For those who weren’t able to catch Joan Osborne’s show in Boston last month, the singer-songwriter, who broke onto the music scene with the 1995 hit song “One of Us,” will perform at the Tilden Arts Center in West Barnstable on Dec. 22. The Grammy-nominated performer, 56, is a native of Anchorage, Ky., and lives in Brooklyn with her partner, fellow musician Keith Colton, and her 13-year-old daughter, who shares her love of Japan. We caught up with Osborne to talk about all things travel.
Favorite vacation destination Japan. I’ve been a few times, but there are still many more things to see and do. I’ve been to see Kabuki theater and to an owl cafe in Tokyo — kind of like a cat cafe, but with owls, not cats — and it’s just magical and amazing. I have a daughter who loves animation and manga, so she really enjoys it, too.
Favorite food or drink while vacationing? Japan is a great place to eat. I love sushi and huge steaming bowls of noodles, and everything is really fresh [and] really healthy so you can indulge without suffering afterward. Even my teen daughter — who is very picky — loves the food in Japan.
Where would you like to travel to but haven’t? I’ve always wanted to visit Africa.

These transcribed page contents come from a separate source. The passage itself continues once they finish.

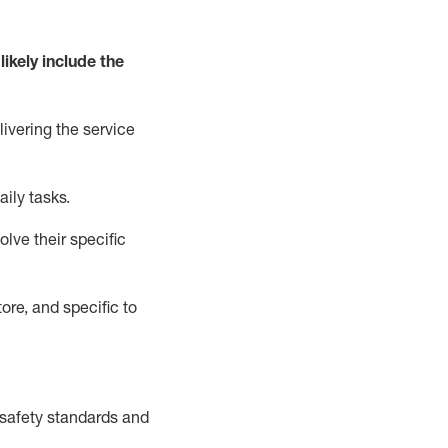
likely include
the
livering the service
aily tasks.
lve their specific
ore, and specific to
safety standards and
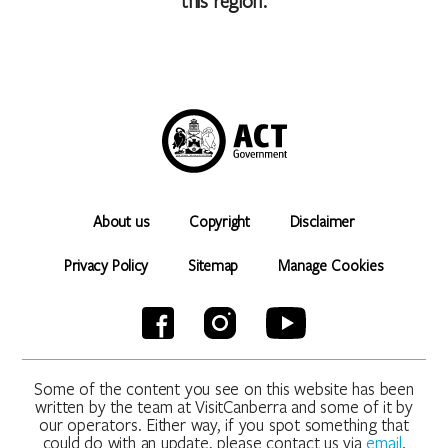
this region.
About us
Copyright
Disclaimer
Privacy Policy
Sitemap
Manage Cookies
Some of the content you see on this website has been
written by the team at VisitCanberra and some of it by
our operators. Either way, if you spot something that
could do with an update, please contact us via
email
.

The music and the people are primarily what draw me, though I would also love to see some of the animals. Someday I’ll make a big journey, starting in Morocco to hear the Joujouka musicians, and slowly make my way down to South Africa. That’s my big fantasy vacation.
One item you can’t leave home without when traveling? I have a little homemade kit that I take on airplanes, to try to avoid getting sick. It has various concoctions and elixirs that I use to keep me from picking up the germs of people around me, or giving them mine. Most of the time it works. Some of the items I bring include saline nasal spray, special herbal tea, little bottles of essential oils that I put on my wrists, a toothbrush . . . I can’t afford to get sick when I’m touring.
Aisle or window? Window, for sure. I never get tired of seeing the earth from so high above, and looking out at the clouds [with] the infinite variations of shapes they make. It can be nice not to have to crawl over someone when you need to use the bathroom, but for me it’s worth it to have the light and the views of the window seat.
Favorite childhood travel memory? When I was 10 years old my parents packed my five siblings and me into our station wagon and drove down to Hollywood, Fla., from our home in Kentucky. My dad was working construction at a hotel there, so we turned it into a family trip. This was in the 1970s, when streaking was a big fad, so the minute we got to the beach, my little sister took off all of her clothes and started running up and down the sand. I still remember the look on her face when I caught up to her, so free and full of joy!
Guilty pleasure when traveling? A long massage in a nice hotel is great when I’ve been traveling a lot, wrestling heavy suitcases around, and feeling cramped from being on airplanes. They can get a little expensive, so I don’t do it all the time, but it really fixes me when my body feels beat up from the road.
Best travel tip? Don’t over-schedule. This is something that I used to do, planning activities for every minute of every day, and getting stressed out when inevitably delays or unexpected things would throw a wrench in the plan. These days I try to build in time to wander, discover something unexpected, or do something very simple like play cards with my traveling companions. Cramming too much into a day makes you unable to appreciate the things that you’re experiencing.